Solar radiation also concerned scientists. The dangers of radiation bursts from the sun, including solar flares and coronal mass ejections, were not as well understood in the 1960s as they are today. Once bursts of X-rays and high-energy solar particles venture outside the protection of Earth’s atmosphere and magnetic field, they can inflict damage on astronauts and electronic equipment. Even today, crews aboard the International Space Station are sometimes instructed by Mission Control to take shelter in the portion of the ISS with the thickest radiation shields during powerful solar eruptions.

Fortunately, all three years of the Apollo moon flights took place during a “solar minimum,” a period when the sun is relatively quiet and exhibits few dangerous eruptions.

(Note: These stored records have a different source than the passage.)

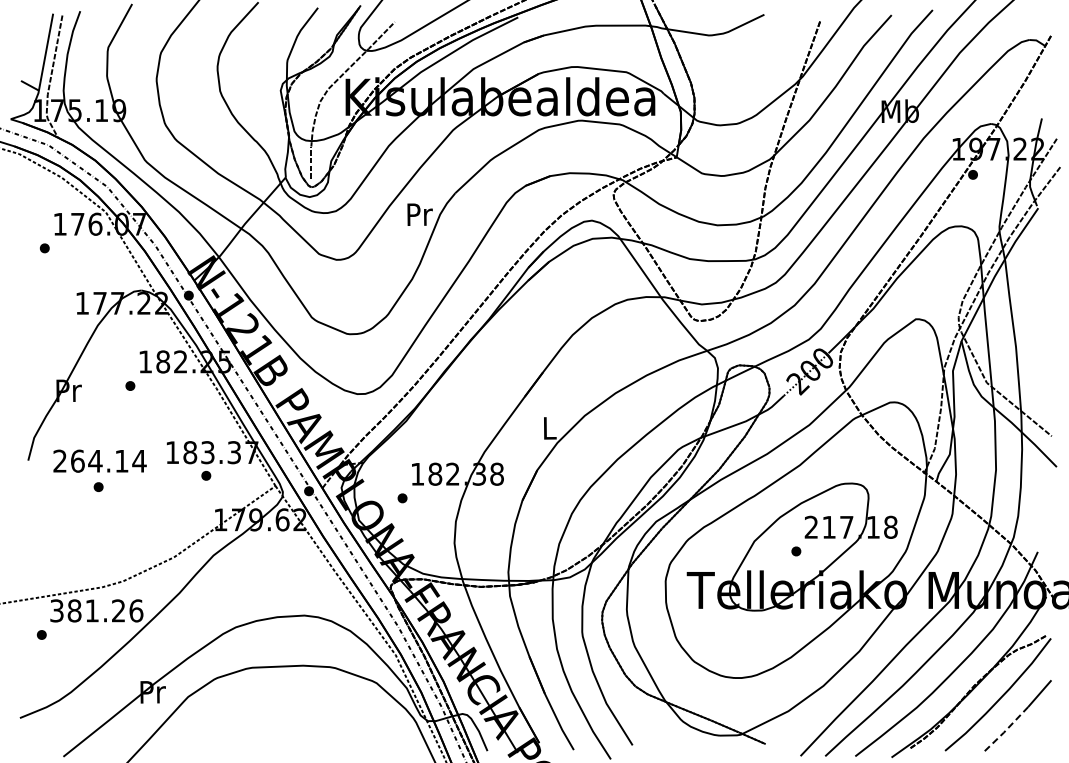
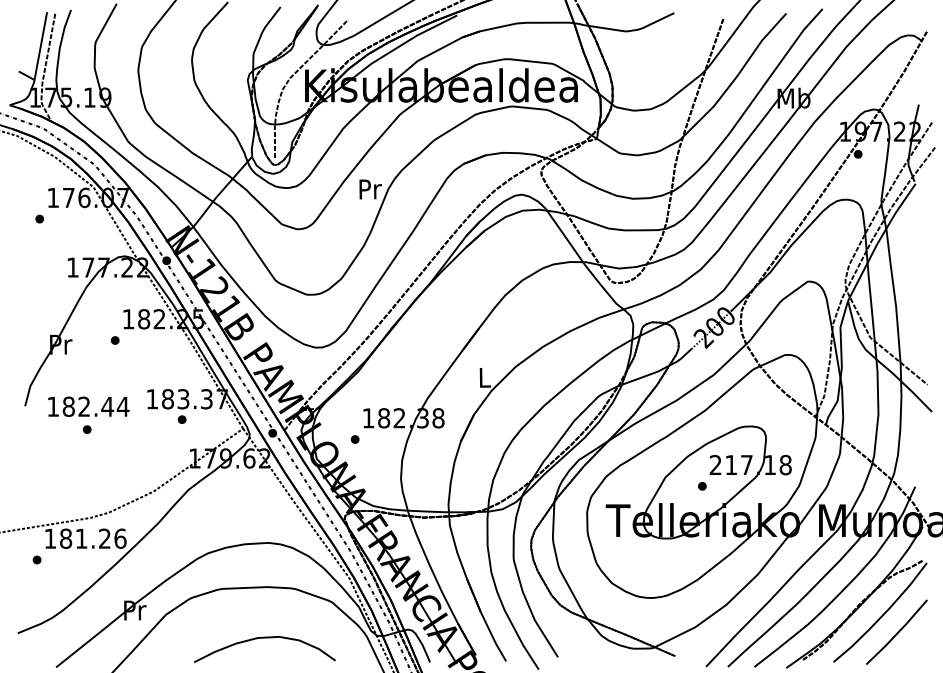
text: (91, 460) -> (80, 406), 264.14 -> 182.44
text: (56, 610) -> (50, 538), 381.26 -> 181.26
curve: (297, 724) -> (262, 638), added
line: (1005, 731) -> (886, 645), dashed -> solid

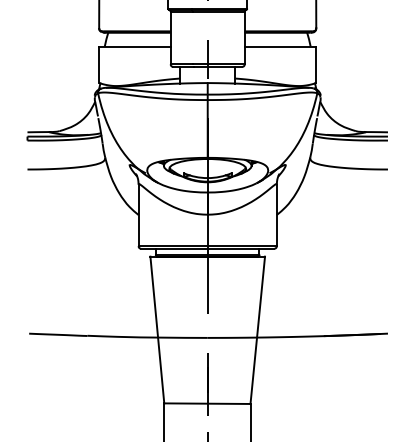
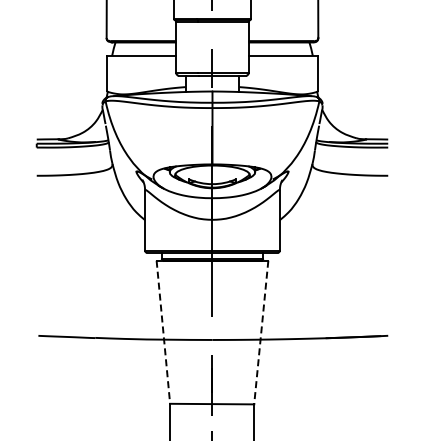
line: (157, 330) -> (163, 332), solid -> dashed
line: (257, 331) -> (261, 333), solid -> dashed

Electron micrograph image of a hole pictured in the surface of the Solar Max robotic satellite by a micrometeoroid. (NASA)

Finally, astronauts had dangerous space rocks to contend with. Even a pebble-sized rock flying at several miles per second can punch a hole in the thin-walled hull of a spacecraft, causing equipment damage or a leak of precious cabin air.

Preventing a minuscule, super-fast “micrometeoroid” from hitting a spacecraft is practically impossible since there is no way to see it coming, or to move out of its way quickly enough even if you could. So Apollo astronauts were equipped with spacesuits that could save their lives even if cabin air pressure was compromised. If depressurization was not catastrophic, they might have time to don that protection.

Beyond this precaution, NASA relied heavily on the vastness of space and the sparseness of space debris to protect their missions’ intrepid crews. It still does.

Despite enormous advancements in computer, material and propulsion technology, returning to the moon today won’t be done with a snap of the fingers. We still have to contend with the physics of gravity and rocket thrust, the radiation dangers in space, and a lethal physical environment held tenuously at bay by the thin walls of a spacecraft and a few swaddling layers of spacesuit material. But at least we know something about the challenges along the way, thanks to the early experiences of the Apollo astronauts, engineers, and scientists.